Poem 71
Though we were to sing from now until time’s end, we will be no more
Than a band of minstrels playing a one-night stand before Your door.
Yet our song is more pleasing to you than the chorale of the stars:
Their song is free, ours must be within the limitation of bars.
The stars are the bees of Creation surrounding Earth their queen;
Their song praises Earth; ours, poured at your feet, makes love’s desert green.
Bondage is a girdle to keep spirit’s figure pleasingly slim.
When it can pass through a needle’s eye it is in spiritual trim.
How serene are the stars! How disturbed is man! But man’s disturbance
Pleases the Beloved for it shows he has lost self-assurance.
Self and love cannot exist at the same time in the same place.
Self seeks self’s pleasure; love longs for sight of the Beloved’s face.
Do not seek knowledge from the stars; their glory is less than Earth’s clay.
And the men of the stars are countless lives from where we stand today.

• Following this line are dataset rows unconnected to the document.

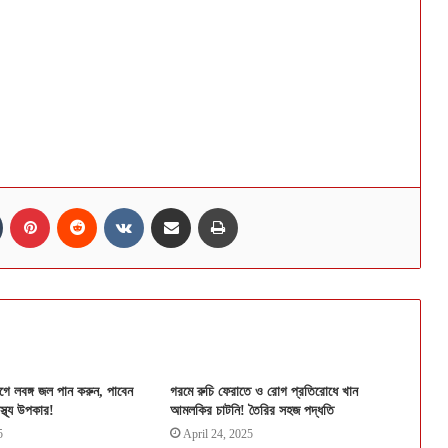
n
Tumblr
Pinterest
Reddit
VKontakte
Share via Email
Print
ে লবঙ্গ জল পান করুন, পাবেন
গরমে রুচি ফেরাতে ও রোগ প্রতিরোধে খান
স্থ্য উপকার!
আমলকির চাটনি! তৈরির সহজ পদ্ধতি
5
April 24, 2025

A recurring theme – the stars despite their beauty and power are much further back on the evolutionary track than puny men. Francis realized how crippling to the psyche of man modern astronomy has become so that many have lost all faith in their inherent divinity and see themselves as insignificant specks on an insignificant speck in the galaxy.
Our real humility as verse 1 says is our nothingness compared to the divine, but more than compensated for by our ability to sing the song of love. The stars seem to sing a song of simple flawless being but it is surpassed by our song from within the limit of ‘bars’. As he explains, our glory is that we are within bondage, the conflicts that keep us disturbed but which slim down our egos. Jesus words “And again I say unto you, It is easier for a camel to go through the eye of a needle, than for a rich man to enter into the kingdom of God”(Mt.19:24) are applied here to the acquiring of real poverty, the losing of all the rich baggage of self-love.
Maybe it is a bit old fashioned for him to see the stars as a chorale and as serene but it has been a recurring tendency for humans to contrast their own messiness with the perfect beauty of the heavens. And in modern times people have been inclined to see our destiny as the conquering of the stars, despising the clay or wondrous film of sentient life on earth – our ‘clay’. Our song praising our desert of poverty makes ‘love’s desert green’. This is the spiritual ecology of Earth.